Gianni De Feo in un momento dello spettacolo “Daimon – L’ultimo canto di John Keats”

Come nelle poesie di Keats, De Feo riesce ad evocare gli oggetti nelle sue molteplici qualità mediante l’accostamento di diverse sfere sensoriali. In questo modo le immagini risultano così vivide che non solo se ne immagina la fisicità ma si riesce a partecipare della loro vita intima.

Gianni De Feo in un momento dello spettacolo “Daimon – L’ultimo canto di John Keats”

Il testo di Paolo Vanacore immagina di ripercorrere il riappropriarsi della vocazione, “dono dei guardiani della nostra nascita”, da parte di un bambino che nasce dall’ondivago fluttuare delle onde di “un hotel di passaggio” di Atlantic City e che lascerà un’indelebile traccia di bellezza sulla Terra.

Gianni De Feo in un momento dello spettacolo “Daimon – L’ultimo canto di John Keats”

È un teatro di narrazione colmo di intima poesia, quello in cui s’immerge Gianni De Feo.
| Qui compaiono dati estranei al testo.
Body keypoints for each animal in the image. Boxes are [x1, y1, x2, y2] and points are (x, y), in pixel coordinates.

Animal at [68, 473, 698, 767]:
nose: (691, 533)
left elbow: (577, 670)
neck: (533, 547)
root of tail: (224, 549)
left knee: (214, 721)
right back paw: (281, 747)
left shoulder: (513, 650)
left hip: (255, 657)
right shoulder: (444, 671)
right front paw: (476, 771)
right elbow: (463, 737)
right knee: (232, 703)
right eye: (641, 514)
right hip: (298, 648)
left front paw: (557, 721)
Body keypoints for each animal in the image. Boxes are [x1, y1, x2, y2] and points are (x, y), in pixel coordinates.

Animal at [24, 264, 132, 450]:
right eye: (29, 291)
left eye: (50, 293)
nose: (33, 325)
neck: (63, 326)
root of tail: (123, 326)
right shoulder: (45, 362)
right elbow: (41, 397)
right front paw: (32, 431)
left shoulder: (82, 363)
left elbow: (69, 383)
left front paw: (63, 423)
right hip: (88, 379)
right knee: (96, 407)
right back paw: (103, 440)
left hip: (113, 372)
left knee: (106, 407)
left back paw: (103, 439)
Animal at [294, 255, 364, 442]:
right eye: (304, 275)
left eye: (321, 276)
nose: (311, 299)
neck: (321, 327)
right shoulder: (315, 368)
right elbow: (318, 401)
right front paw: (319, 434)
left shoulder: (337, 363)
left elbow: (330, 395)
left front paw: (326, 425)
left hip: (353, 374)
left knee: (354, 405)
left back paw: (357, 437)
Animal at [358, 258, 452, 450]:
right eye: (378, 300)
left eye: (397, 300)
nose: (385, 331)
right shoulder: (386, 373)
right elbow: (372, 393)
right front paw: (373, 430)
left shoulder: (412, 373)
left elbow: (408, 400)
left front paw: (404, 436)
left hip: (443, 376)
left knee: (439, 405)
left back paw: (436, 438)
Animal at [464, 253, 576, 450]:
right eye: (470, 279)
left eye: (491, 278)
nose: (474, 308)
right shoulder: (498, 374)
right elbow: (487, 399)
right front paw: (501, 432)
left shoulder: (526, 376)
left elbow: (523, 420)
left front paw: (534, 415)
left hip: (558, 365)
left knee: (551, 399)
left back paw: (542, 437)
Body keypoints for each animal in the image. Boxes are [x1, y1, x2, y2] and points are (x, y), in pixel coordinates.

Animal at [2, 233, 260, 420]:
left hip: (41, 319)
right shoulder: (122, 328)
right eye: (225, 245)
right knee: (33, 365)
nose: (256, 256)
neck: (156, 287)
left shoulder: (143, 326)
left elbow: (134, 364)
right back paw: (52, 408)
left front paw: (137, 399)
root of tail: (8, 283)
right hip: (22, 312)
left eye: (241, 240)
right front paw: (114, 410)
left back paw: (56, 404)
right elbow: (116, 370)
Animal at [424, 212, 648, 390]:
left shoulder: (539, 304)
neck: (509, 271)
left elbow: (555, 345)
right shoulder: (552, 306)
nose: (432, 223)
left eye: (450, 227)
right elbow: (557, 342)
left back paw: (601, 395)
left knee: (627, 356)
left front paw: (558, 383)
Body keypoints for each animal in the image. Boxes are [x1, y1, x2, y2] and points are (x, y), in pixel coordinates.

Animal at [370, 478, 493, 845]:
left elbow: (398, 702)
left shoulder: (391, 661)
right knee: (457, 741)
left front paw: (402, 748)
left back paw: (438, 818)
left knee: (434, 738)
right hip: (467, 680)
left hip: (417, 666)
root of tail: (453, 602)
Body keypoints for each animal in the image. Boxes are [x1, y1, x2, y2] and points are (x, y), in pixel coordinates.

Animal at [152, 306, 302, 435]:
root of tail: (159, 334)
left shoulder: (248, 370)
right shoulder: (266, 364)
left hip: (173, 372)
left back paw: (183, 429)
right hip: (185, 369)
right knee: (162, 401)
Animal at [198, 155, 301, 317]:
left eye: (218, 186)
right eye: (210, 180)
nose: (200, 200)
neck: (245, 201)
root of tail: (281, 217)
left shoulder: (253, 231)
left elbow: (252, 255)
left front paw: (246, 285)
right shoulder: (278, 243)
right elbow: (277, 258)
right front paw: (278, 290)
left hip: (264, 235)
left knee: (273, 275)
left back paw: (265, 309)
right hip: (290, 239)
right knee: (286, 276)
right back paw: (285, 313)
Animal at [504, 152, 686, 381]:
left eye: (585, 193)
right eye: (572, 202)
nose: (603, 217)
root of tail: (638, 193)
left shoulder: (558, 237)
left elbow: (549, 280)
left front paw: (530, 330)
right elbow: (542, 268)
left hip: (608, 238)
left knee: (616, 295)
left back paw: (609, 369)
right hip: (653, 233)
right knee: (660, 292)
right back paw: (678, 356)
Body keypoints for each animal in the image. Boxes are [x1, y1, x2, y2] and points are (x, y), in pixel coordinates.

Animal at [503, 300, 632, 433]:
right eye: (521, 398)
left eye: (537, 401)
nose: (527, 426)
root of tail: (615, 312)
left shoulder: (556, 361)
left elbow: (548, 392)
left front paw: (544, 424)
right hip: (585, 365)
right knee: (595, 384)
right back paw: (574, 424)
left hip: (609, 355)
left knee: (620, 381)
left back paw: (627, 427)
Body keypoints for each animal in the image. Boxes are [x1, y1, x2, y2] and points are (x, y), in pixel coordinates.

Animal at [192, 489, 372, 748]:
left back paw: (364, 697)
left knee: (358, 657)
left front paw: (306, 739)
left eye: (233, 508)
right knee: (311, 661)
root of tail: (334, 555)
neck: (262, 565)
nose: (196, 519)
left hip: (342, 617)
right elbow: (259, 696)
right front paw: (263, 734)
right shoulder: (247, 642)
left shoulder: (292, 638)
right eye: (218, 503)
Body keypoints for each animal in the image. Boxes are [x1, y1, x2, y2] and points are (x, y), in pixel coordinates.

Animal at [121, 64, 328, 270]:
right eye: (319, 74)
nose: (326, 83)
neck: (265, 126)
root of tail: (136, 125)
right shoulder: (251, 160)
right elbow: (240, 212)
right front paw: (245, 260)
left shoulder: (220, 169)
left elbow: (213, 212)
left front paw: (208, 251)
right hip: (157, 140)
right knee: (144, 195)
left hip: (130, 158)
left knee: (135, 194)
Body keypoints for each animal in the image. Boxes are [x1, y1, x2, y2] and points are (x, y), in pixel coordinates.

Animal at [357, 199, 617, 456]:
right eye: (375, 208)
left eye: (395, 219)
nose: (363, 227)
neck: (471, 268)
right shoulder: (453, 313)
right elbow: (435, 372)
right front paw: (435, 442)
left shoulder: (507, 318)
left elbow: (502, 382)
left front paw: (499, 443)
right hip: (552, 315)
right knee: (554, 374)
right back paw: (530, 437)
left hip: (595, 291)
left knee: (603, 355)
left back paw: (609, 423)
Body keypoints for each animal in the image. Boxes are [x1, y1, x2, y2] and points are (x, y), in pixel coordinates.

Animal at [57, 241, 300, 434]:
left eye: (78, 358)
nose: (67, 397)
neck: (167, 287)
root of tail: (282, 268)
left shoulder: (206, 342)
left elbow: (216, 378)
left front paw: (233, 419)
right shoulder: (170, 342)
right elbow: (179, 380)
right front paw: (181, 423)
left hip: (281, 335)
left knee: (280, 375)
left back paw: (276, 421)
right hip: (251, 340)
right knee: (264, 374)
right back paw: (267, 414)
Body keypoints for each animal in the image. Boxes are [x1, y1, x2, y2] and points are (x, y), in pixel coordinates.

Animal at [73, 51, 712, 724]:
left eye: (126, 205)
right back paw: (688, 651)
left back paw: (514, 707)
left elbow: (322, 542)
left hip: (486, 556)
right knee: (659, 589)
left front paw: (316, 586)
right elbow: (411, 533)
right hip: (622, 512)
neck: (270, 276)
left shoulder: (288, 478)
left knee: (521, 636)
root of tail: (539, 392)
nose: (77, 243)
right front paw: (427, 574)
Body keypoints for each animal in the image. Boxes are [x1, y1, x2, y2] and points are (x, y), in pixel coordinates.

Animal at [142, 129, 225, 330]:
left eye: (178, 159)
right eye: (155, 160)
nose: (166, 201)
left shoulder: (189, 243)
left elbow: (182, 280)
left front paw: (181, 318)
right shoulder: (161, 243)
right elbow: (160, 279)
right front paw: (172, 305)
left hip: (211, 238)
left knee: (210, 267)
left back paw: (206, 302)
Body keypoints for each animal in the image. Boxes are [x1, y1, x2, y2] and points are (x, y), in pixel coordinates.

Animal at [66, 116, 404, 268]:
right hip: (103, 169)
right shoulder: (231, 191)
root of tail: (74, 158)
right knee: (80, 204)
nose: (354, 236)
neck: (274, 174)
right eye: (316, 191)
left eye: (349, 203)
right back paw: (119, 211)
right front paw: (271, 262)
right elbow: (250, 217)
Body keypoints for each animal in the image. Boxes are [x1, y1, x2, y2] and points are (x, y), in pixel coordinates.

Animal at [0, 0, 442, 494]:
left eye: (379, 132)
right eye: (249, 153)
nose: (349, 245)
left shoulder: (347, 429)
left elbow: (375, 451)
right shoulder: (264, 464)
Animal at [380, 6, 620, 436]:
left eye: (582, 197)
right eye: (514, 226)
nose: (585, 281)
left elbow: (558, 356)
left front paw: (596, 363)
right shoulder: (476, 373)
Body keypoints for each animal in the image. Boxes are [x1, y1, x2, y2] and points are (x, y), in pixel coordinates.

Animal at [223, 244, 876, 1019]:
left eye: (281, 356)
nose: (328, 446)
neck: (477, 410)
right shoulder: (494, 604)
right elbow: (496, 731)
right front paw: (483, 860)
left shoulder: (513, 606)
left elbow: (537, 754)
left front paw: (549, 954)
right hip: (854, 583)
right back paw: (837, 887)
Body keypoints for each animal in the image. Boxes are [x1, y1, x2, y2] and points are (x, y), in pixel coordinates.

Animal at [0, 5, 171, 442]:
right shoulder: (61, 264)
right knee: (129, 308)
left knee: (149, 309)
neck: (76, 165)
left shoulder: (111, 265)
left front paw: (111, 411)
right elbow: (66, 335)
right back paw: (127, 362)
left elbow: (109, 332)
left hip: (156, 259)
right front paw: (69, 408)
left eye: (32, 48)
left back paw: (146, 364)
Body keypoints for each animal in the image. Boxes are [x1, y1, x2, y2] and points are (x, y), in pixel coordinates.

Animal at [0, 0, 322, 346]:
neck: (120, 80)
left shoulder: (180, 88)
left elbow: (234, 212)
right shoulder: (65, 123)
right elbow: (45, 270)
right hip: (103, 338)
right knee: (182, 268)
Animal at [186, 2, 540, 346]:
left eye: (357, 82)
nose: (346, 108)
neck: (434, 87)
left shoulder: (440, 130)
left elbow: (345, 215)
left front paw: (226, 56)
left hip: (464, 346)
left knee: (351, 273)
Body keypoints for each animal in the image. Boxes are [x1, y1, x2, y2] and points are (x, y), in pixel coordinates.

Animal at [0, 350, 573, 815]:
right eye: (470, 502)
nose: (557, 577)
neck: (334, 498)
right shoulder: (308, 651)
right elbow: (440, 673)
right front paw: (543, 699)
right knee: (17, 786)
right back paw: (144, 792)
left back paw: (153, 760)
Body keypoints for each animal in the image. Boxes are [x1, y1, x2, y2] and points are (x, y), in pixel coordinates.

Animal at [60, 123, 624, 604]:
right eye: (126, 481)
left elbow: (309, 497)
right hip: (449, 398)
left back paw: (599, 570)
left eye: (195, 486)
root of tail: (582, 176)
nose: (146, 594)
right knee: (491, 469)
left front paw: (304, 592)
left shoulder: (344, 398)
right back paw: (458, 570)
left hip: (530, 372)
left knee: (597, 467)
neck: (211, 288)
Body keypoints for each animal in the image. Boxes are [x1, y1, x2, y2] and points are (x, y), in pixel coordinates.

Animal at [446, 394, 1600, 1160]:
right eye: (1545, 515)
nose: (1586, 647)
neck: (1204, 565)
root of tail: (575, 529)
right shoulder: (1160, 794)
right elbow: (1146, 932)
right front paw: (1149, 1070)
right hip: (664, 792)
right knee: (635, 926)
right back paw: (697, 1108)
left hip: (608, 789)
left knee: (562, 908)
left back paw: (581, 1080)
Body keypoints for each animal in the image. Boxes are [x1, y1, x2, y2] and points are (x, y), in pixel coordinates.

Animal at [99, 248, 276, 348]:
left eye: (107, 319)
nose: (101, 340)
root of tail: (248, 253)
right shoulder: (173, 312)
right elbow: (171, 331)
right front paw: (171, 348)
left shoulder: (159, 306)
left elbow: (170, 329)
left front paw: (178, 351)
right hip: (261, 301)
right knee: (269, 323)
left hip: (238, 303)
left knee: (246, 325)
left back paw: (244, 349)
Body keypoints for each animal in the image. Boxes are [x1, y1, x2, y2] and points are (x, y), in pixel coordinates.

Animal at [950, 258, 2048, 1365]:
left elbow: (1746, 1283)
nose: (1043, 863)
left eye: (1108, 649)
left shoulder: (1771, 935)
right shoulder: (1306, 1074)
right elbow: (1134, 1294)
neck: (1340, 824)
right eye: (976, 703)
Rompendo continuamente i piani, quasi fossero onde da fendere. E ci trascina con lui. Ne “sentiamo” il carisma, ne apprezziamo il ritmo, il “farsi anima” dei gesti. Dei silenzi. Della parola. Non si può non percepire infatti la bellezza con la quale De Feo riesce a riprodurre le figure di suono (specie assonanze e suoni vocalici) che abbondano nei versi di Keats e che donano musicalità e grande freschezza espressiva. Particolare attenzione pone De Feo all’utilizzo delle vocali che, così come amava Keats, sono impiegate alla stregua di note musicali, separando quelle chiuse da quelle aperte. E, così sedotti da tale bellezza, non possiamo non “lasciarci andare”. Naufragando. Paghi del nostro esserci venuti a cercare.